Appleshaw is a village and Civil parish in the Test Valley district of north-west Hampshire, England.

== Location ==

=== The Village ===
The village of Appleshaw ( /ˈæpl.ʃɔː/ ) is located close to several other villages. These include: Fyfield, Thruxton, Kimpton, Redenham and Weyhill. There are also 3 local towns; Ludgershall and Tidworth in the county of Wiltshire, and Andover in Hampshire.

=== The Civil Parish ===
The Civil parish of Appleshaw borders the other civil parishes of: Kimpton, Kyfield and Penton Grafton in Hampshire, and Chute Forest and Ludgershall in Wiltshire. Part of the border of the parish of Appleshaw makes up the Wiltshire-Hampshire border.

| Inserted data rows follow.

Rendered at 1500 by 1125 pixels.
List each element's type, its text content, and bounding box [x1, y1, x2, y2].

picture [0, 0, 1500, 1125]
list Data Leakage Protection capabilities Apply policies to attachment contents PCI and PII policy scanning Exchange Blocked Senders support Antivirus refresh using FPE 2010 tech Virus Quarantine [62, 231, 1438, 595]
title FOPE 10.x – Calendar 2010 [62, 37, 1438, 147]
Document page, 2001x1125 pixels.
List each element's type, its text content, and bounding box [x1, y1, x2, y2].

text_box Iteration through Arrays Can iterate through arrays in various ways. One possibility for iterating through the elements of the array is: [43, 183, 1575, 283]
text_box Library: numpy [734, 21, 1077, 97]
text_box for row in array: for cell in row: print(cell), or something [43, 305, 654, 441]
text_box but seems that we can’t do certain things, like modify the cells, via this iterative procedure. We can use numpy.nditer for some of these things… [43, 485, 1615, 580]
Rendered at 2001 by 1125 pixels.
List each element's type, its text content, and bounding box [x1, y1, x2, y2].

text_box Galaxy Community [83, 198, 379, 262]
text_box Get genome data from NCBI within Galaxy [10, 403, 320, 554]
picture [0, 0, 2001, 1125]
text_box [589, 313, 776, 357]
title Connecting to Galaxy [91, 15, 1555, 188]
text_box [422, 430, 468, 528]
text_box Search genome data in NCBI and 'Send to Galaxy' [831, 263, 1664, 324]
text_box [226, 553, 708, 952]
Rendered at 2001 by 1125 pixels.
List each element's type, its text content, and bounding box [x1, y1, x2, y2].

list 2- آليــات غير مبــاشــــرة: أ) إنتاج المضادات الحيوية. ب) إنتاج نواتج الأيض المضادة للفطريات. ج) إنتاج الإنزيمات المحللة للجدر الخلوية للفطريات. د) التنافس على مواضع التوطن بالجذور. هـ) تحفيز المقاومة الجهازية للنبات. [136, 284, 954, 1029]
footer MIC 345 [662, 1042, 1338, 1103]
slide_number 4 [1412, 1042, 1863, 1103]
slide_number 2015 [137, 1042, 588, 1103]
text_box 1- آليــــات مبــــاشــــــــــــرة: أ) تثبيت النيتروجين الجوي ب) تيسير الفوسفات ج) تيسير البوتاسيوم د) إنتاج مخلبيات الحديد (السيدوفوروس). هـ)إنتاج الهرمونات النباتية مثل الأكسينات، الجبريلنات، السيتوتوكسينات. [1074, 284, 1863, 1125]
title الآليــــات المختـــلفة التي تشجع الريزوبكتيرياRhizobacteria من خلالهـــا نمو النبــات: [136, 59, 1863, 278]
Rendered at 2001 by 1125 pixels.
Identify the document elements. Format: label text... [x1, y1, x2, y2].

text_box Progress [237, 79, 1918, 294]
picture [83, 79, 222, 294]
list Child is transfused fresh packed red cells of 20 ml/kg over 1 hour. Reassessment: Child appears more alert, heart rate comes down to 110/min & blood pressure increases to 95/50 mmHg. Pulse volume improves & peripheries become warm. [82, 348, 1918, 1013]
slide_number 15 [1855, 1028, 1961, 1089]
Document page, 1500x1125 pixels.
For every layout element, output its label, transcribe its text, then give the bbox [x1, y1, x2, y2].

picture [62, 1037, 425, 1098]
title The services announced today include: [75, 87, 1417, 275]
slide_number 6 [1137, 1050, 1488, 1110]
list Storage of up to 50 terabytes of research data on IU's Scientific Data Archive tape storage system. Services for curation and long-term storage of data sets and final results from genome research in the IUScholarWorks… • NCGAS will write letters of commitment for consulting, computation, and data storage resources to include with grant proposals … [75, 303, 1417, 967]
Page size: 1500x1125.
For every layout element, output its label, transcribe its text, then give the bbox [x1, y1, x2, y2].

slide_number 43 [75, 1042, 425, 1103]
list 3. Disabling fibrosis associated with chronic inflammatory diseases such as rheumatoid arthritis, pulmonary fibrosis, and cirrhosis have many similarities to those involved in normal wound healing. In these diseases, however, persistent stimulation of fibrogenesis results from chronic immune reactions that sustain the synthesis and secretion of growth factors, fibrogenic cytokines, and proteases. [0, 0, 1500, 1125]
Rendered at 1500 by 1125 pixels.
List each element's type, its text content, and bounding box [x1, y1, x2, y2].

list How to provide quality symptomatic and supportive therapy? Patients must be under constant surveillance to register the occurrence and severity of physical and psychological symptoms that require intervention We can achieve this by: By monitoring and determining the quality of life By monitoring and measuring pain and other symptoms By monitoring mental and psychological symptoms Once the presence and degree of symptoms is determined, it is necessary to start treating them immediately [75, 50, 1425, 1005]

The parish includes a few hamlets as well as the village of Appleshaw. This includes Ragged Appleshaw which's name "ragged" could possibly come from a corruption of 'roe gate' - the gate of the Royal Deer Forset of Chute.

Parts of Redenham Park lie within the parish.

== History ==

=== Fairs ===
In 1658, the parish was granted the right to two annual fairs, Appleshaw became a rival to the great Weyhill sheep fair. In 1801, The Salisbury Journal reported that 15,000 sheep were sold at Appleshaw, a reduction on the previous year's total.

== Sports ==
W. G. Grace once played cricket here, with his bat made of Wallop willow.

=== Recreation areas ===

In the middle of the street a clock sticks out from a barn wall, placed there to celebrate Queen Victoria's jubilee.

The name Appleshaw is derived from Old English ‘scarga’ - a shaugh or wood; thus Appleshaw may mean ‘apple wood’.

==Education==
Appleshaw has one school, Appleshaw St Peter's CE Primary School.